Dressed in a man's black oversized coat, the creature sits hunched and alone, occasionally looking imploringly at the people coming in. Its ashen face appears deformed, scarred. Does it have some disease? Do we dare approach?
Then it gets up, walks around the bare stage, begins moving. Dancer/choreographer Kitt Johnson keeps us transfixed for the next 30 minutes.
Talk about a powerful entrance.
"It's so interesting seeing people's reactions," laughs Johnson a couple of days later in her office in a working-class Copenhagen neighbourhood that appears to be going through trendification.
"Some people want to sit next to me and to try to make contact, while others avoid me like the plague."
Bright-eyed, energetic and charismatic, Johnson looks nothing like her gloomy onstage Stigma persona. She tells me the special effect with the face is created by using two hairnets pulled tightly over her head.
"It takes an hour or so after a performance for the marks to disappear," she adds.
Stigma is one of Johnson's best-known solo works and forms part of a double bill she and her company, X-Act, are bringing to Toronto as part of the SUPERDANISH fest of new Danish culture.
Like much of her solo pieces, she calls Stigma existential.
"Most of my solos deal with life and death and how to exist on this earth. It deals with identity - the self rather than yourself," she says in gently accented English that hints at all the places she's lived and worked.
"I've always been fascinated by people who were able to turn something traumatic in their life - like torture or a big loss - into something constructive.

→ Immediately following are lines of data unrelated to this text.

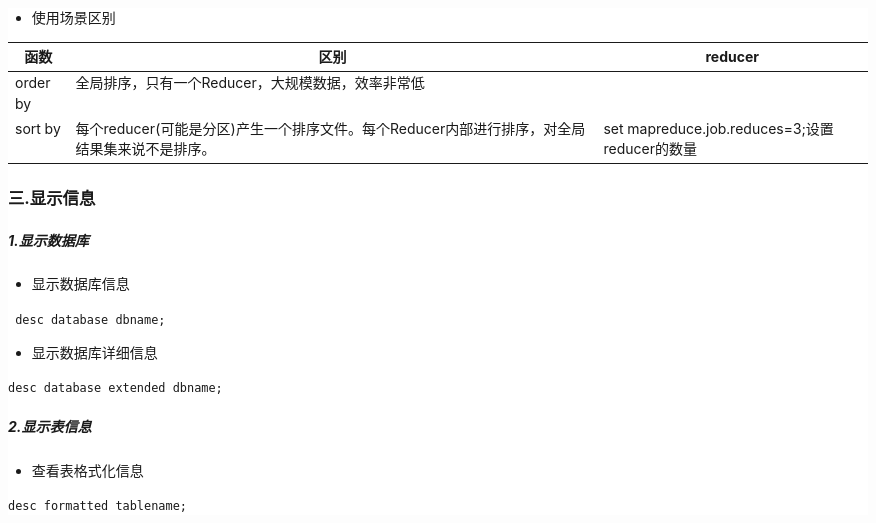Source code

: * 使用场景区别

| 函数     | 区别                                                         | reducer                                       |
| -------- | ------------------------------------------------------------ | --------------------------------------------- |
| order by | 全局排序，只有一个Reducer，大规模数据，效率非常低            |                                               |
| sort by  | 每个reducer(可能是分区)产生一个排序文件。每个Reducer内部进行排序，对全局结果集来说不是排序。 | set mapreduce.job.reduces=3;设置reducer的数量 |



### 三.显示信息

##### 1.显示数据库

* 显示数据库信息

```
 desc database dbname;
```

* 显示数据库详细信息

```
desc database extended dbname;
```

##### 2.显示表信息

* 查看表格式化信息

```
desc formatted tablename;
```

They've taken something that could have brought them down and transformed it."
She recalls a local priest during her childhood, a communist who was imprisoned in German concentration camps during the second world war.
"He was one of the most generous people I'd ever met, so understanding," she says. "Incredibly, he had been able to forgive."
Johnson researched the etymology of the word stigma.
"Originally it meant a spot, with no good or bad value attached to it," she says. "Then the Greeks started to use the word for the burn mark they gave to prostitutes and criminals, people who were outcasts. What's also fascinating is that in scientific terms, stigma means the entrance to the respiratory organs of insects. So in a way it's the entrance for life."
All those things can be seen, or at least felt, in Johnson's performance, a series of incendiary images - performed to a disturbing, scratchy and squeaky soundscape - that suggest disease, illness, insects and rebirth.
Johnson and her muscular, compact body are able to communicate so many varied emotions partly because of her eclectic background. Before entering dance, she spent 12 years of her life as a competitive 800-metre runner. Once she began dance, she was intrigued by German expressionistic theatre, and then began working with seriously butoh-trained dancers, adding contact improvisation and a bit of ballet along the way.
Butoh is obviously a big influence, even though she decided not to study it wholeheartedly.
"I guess I learned by performing," she says. "After a while I realized I couldn't or shouldn't go to Japan, have a master and study. It would be too difficult to break the patterns I had formed. I was already on a track - my own track. I decided to just take information and experience that I could use to develop my own way."
Johnson's companion piece, The Lemonkeepers, is lighter, and it's influenced more by circus arts.
"It's got a totally different tone," explains Johnson, who's been teaching movement to circus troupes for several years. "It's for three performers, two circus artists and an actor. It's not really dance. I'd call it movement with a bit of juggling."
There are, however, more than 200 real lemons used onstage, which creates its own production problems.
"After being used so much, they sort of crash inside their skins and start bleeding internally," she explains.
"It's very sad. They get completely messed up inside."